Start of Block

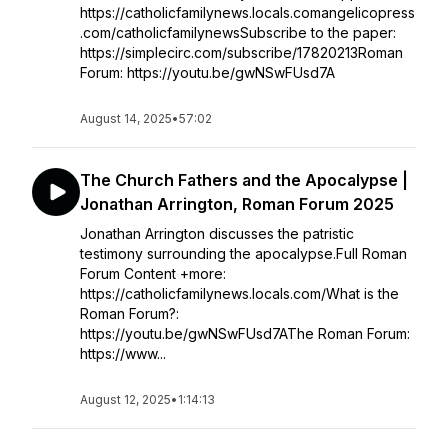
https://catholicfamilynews.locals.comangelicopress
.com/catholicfamilynewsSubscribe to the paper:
https://simplecirc.com/subscribe/17820213Roman
Forum: https://youtu.be/gwNSwFUsd7A
August 14, 2025
•
57:02
The Church Fathers and the Apocalypse |
Jonathan Arrington, Roman Forum 2025
Jonathan Arrington discusses the patristic
testimony surrounding the apocalypse.Full Roman
Forum Content +more:
https://catholicfamilynews.locals.com/What is the
Roman Forum?:
https://youtu.be/gwNSwFUsd7AThe Roman Forum:
https://www...
August 12, 2025
•
1:14:13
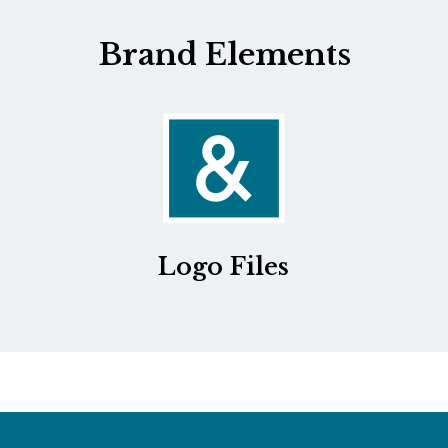
Brand Elements
Logo Files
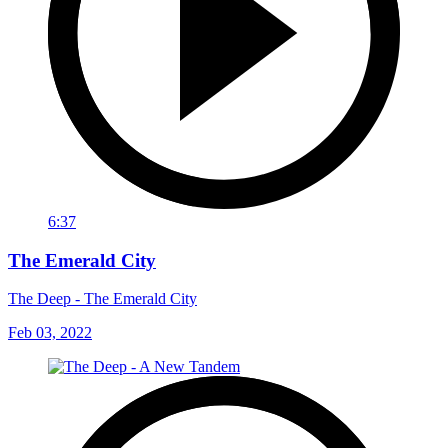
6:37
The Emerald City
The Deep - The Emerald City
Feb 03, 2022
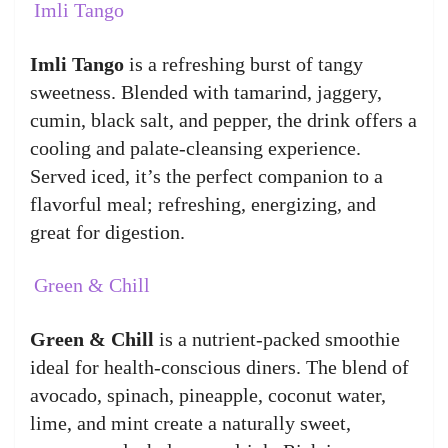
Imli Tango
Imli Tango
is a refreshing burst of tangy
sweetness. Blended with tamarind, jaggery,
cumin, black salt, and pepper, the drink offers a
cooling and palate-cleansing experience.
Served iced, it’s the perfect companion to a
flavorful meal; refreshing, energizing, and
great for digestion.
Green & Chill
Green & Chill
is a nutrient-packed smoothie
ideal for health-conscious diners. The blend of
avocado, spinach, pineapple, coconut water,
lime, and mint create a naturally sweet,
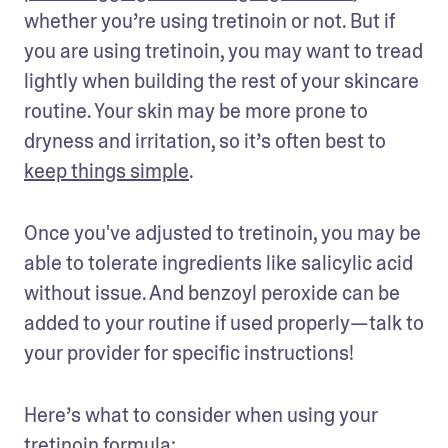
whether you’re using tretinoin or not. But if 
you are using tretinoin, you may want to tread 
lightly when building the rest of your skincare 
routine. Your skin may be more prone to 
dryness and irritation, so it’s often best to 
keep things simple
. 
Once you've adjusted to tretinoin, you may be 
able to tolerate ingredients like salicylic acid 
without issue. And benzoyl peroxide can be 
added to your routine if used properly—talk to 
your provider for specific instructions! 
Here’s what to consider when using your 
tretinoin formula: 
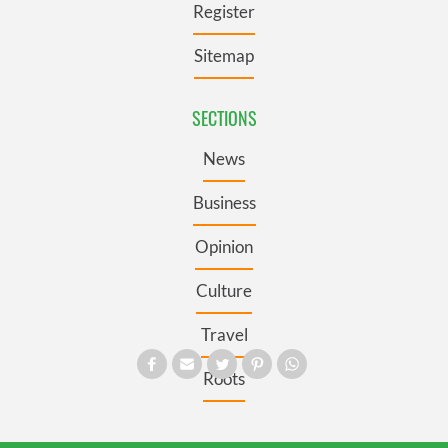
Register
Sitemap
SECTIONS
News
Business
Opinion
Culture
Travel
Roots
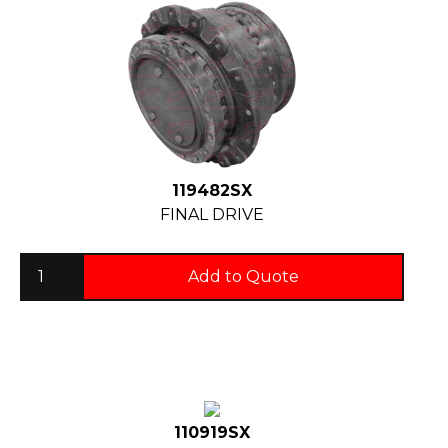
119482SX
FINAL DRIVE
Add to Quote
110919SX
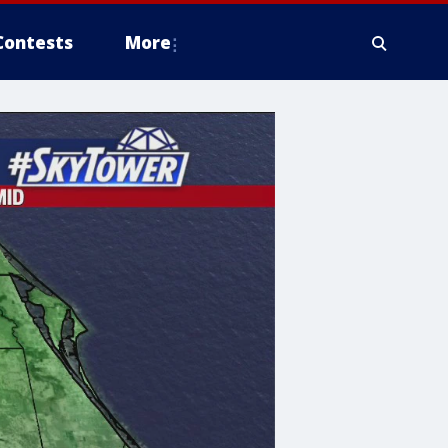
Contests
More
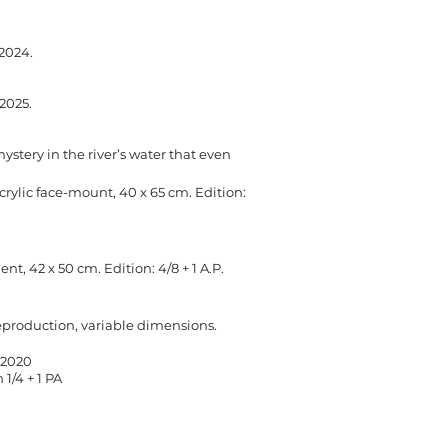
 2024.
 2025.
 mystery in the river’s water that even
rylic face-mount, 40 x 65 cm.​ Edition:
, 42 x 50 cm. Edition: 4/8 + 1 A.P.
eproduction, variable dimensions.
, 2020
 1/4 + 1 PA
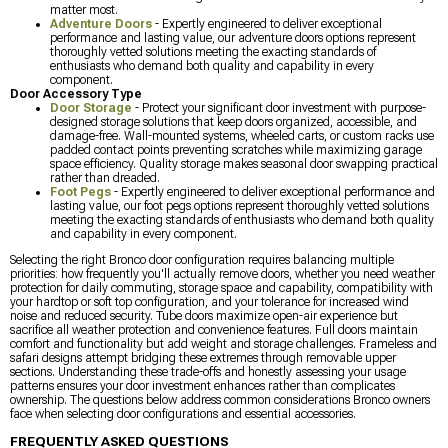
matter most.
Adventure Doors
- Expertly engineered to deliver exceptional
performance and lasting value, our adventure doors options represent
thoroughly vetted solutions meeting the exacting standards of
enthusiasts who demand both quality and capability in every
component.
Door Accessory Type
Door Storage
- Protect your significant door investment with purpose-
designed storage solutions that keep doors organized, accessible, and
damage-free. Wall-mounted systems, wheeled carts, or custom racks use
padded contact points preventing scratches while maximizing garage
space efficiency. Quality storage makes seasonal door swapping practical
rather than dreaded.
Foot Pegs
- Expertly engineered to deliver exceptional performance and
lasting value, our foot pegs options represent thoroughly vetted solutions
meeting the exacting standards of enthusiasts who demand both quality
and capability in every component.
Selecting the right Bronco door configuration requires balancing multiple
priorities: how frequently you'll actually remove doors, whether you need weather
protection for daily commuting, storage space and capability, compatibility with
your hardtop or soft top configuration, and your tolerance for increased wind
noise and reduced security. Tube doors maximize open-air experience but
sacrifice all weather protection and convenience features. Full doors maintain
comfort and functionality but add weight and storage challenges. Frameless and
safari designs attempt bridging these extremes through removable upper
sections. Understanding these trade-offs and honestly assessing your usage
patterns ensures your door investment enhances rather than complicates
ownership. The questions below address common considerations Bronco owners
face when selecting door configurations and essential accessories.
FREQUENTLY ASKED QUESTIONS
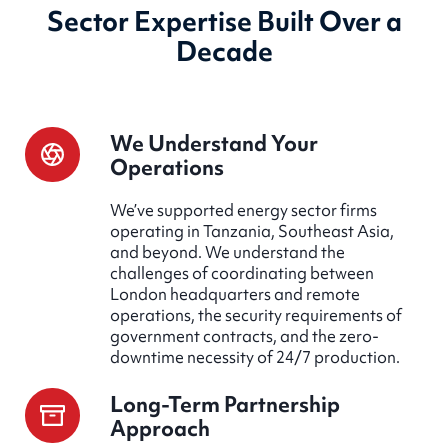
Sector Expertise Built Over a
Decade
We Understand Your
Operations
We’ve supported energy sector firms
operating in Tanzania, Southeast Asia,
and beyond. We understand the
challenges of coordinating between
London headquarters and remote
operations, the security requirements of
government contracts, and the zero-
downtime necessity of 24/7 production.
Long-Term Partnership
Approach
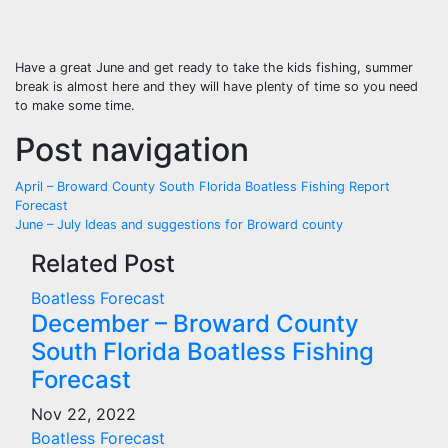
Have a great June and get ready to take the kids fishing, summer
break is almost here and they will have plenty of time so you need
to make some time.
Post navigation
April – Broward County South Florida Boatless Fishing Report
Forecast
June – July Ideas and suggestions for Broward county
Related Post
Boatless Forecast
December – Broward County
South Florida Boatless Fishing
Forecast
Nov 22, 2022
Boatless Forecast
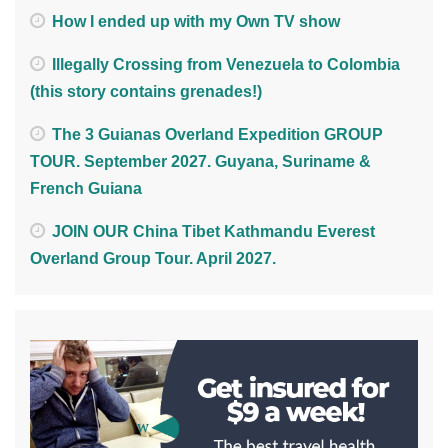
How I ended up with my Own TV show
Illegally Crossing from Venezuela to Colombia
(this story contains grenades!)
The 3 Guianas Overland Expedition GROUP
TOUR. September 2027. Guyana, Suriname &
French Guiana
JOIN OUR China Tibet Kathmandu Everest
Overland Group Tour. April 2027.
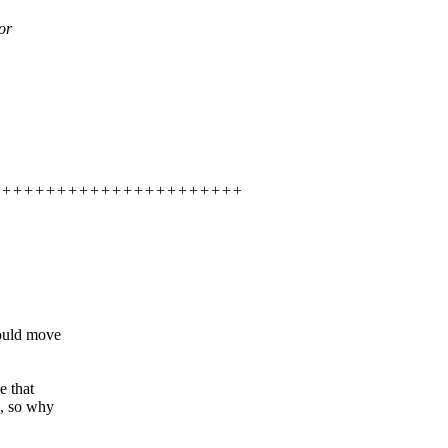
or
++++++++++++++++++++++++++++
hould move
e that
c, so why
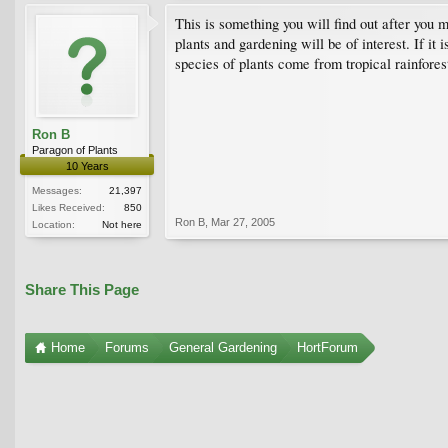
This is something you will find out after you m
plants and gardening will be of interest. If i
species of plants come from tropical rainfores
Ron B
Paragon of Plants
10 Years
Messages:
21,397
Likes Received:
850
Ron B
,
Mar 27, 2005
Location:
Not here
Share This Page
Home
Forums
General Gardening
HortForum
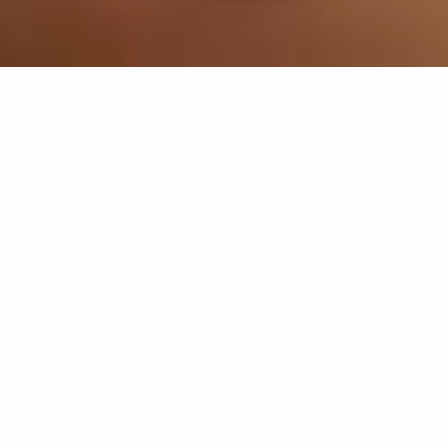
If you’re interested in a compassionate career that can
have an impact on others—Maria College is for you.
Everyone is welcome at Maria—if you’re looking to
transform a job into a meaningful career, advance or
restart your education, or just haven’t found the right fit
elsewhere, there is a place for you here to succeed. For
65 years, we’ve prepared students for healthcare and
service driven professions by providing a holistic
education for everyone. Each day, our graduates draw
from their Maria education to make a difference in
shaping the lives of others. Contact us to learn more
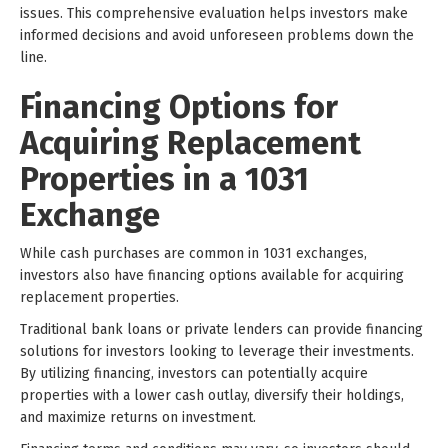
issues. This comprehensive evaluation helps investors make
informed decisions and avoid unforeseen problems down the
line.
Financing Options for
Acquiring Replacement
Properties in a 1031
Exchange
While cash purchases are common in 1031 exchanges,
investors also have financing options available for acquiring
replacement properties.
Traditional bank loans or private lenders can provide financing
solutions for investors looking to leverage their investments.
By utilizing financing, investors can potentially acquire
properties with a lower cash outlay, diversify their holdings,
and maximize returns on investment.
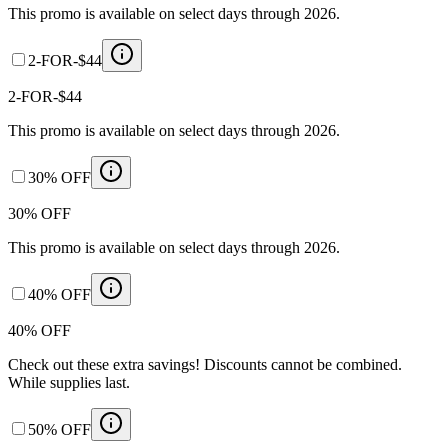
This promo is available on select days through 2026.
2-FOR-$44
2-FOR-$44
This promo is available on select days through 2026.
30% OFF
30% OFF
This promo is available on select days through 2026.
40% OFF
40% OFF
Check out these extra savings! Discounts cannot be combined.
While supplies last.
50% OFF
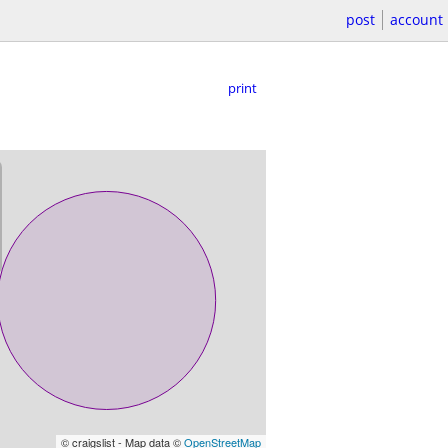
post
account
print
© craigslist - Map data ©
OpenStreetMap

End of Block

▶ **What you need to do**
For every line in the data above that has the string "protection", return that line.

▶ **Reply to the task**
protection for daily commuting, storage space and capability, compatibility with
sacrifice all weather protection and convenience features. Full doors maintain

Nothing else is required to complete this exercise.